Digit Insurance recently implemented a Data Lake, which completed the portfolio of data exploration, reporting, analytics, machine learning, and visualization tools on the data. There are different definitions, a lot of jargons and varied tool stacks available around data lake. Understanding the business requirements and iteratively trying out various technical architectures best suited for the company, forms the crux of the journey. External data is also stored on the data lake.
Below are the use cases currently implemented:
-
Improving customer journey in motor insurance – Here we can directly populate the vehicle details from vehicle registration number. This aids us in our objective of simplifying and speeding up the consumer journeys.
-
Fraud algorithm – Our claims fraud algorithm run a complex model considering both internal and external data sources. This balances our simplified claims processes, making sure our fraud algos are strong enough to weed our any non-admissible claims.
One of the benefits after implementing the data lake is that “We just have to input the new data to the ingestion engines built by our data engineering team. It automatically reads the data and maintains a catalogue. We are already evaluating various IoT solutions which can benefit our business processes. For the customer journey use case – we have already seen an improved efficiency of around 20%,” says Vishal Shah, Head of Data Sciences, Digit Insurance.
Digit started the initial PoC’s and experimentation with various technologies around end of 2017 and implemented the production data lake in Feb 2018. AWS S3 is our Data Lake Storage platform. S3 enables us to have a centralized data architecture and provides unparalleled scalability, ability to store any kind of files, seamless integration with various services. Having a centralized data store also helps to create a comprehensive data catalogue.

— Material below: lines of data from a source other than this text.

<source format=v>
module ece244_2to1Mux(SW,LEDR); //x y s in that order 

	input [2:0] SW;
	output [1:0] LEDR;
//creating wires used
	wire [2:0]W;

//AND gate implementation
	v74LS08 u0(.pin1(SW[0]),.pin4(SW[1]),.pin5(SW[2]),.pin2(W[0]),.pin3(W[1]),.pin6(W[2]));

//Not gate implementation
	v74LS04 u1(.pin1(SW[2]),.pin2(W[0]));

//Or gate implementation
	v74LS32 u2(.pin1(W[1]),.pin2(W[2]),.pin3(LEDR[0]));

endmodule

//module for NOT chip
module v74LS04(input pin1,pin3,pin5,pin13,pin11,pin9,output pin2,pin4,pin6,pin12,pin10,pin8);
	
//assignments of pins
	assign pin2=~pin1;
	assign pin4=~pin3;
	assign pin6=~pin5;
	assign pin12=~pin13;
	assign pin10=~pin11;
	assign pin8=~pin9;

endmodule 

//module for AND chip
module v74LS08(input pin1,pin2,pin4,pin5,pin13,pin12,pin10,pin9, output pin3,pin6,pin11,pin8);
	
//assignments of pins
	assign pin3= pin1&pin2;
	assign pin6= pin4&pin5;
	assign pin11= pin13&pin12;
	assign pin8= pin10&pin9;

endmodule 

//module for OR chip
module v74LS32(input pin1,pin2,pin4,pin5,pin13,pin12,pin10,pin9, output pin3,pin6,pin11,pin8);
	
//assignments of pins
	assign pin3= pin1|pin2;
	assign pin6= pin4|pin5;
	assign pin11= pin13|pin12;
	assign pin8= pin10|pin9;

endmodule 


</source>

When asked on why use data lake over the traditional data repository technique of a data warehouse – where data is stored in files and folders, Vishal says, “At Digit, we believe there are use cases for both data warehouse and data lake to co-exist together. Neither of the solution can replace the other,”
This helps the data science team in leveraging both external data and internal data for various kinds of analytics and building problem solving models. The distributed SQL query engine, ‘Presto’ has also been implemented to run interactive analytic queries against various kinds of data sources.

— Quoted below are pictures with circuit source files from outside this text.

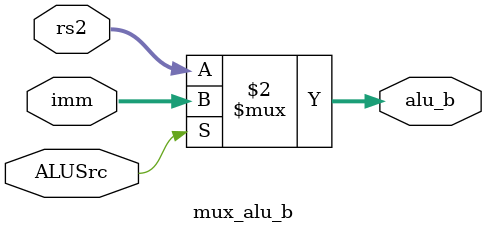
<source format=sv>

module mux_alu_b (
    input  logic [31:0] rs2,
    input  logic [31:0] imm,
    input  logic        ALUSrc,     // 1 = usa inmediato, 0 = usa rs2
    output logic [31:0] alu_b
);

    assign alu_b = (ALUSrc == 1'b1) ? imm : rs2;

endmodule

</source>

An agile kind of an approach was used for the development. “Our teams collaborate while working on any idea and implementation. Therefore, we did consult the business teams wherever required on regulatory and other aspects. It also helped that we had good business knowledge within the team itself,” says Shah.
This was built entirely in-house by the data engineering team.
The data lake has been integrated with the enterprise data warehouse, and other IT systems. The integration does exist and that is the whole power of a data lake where it can merge both the sources to provide the unified analytics view. In many of customer personalization journeys, the external and internal data is consumed to provide a fit suitable for the customer.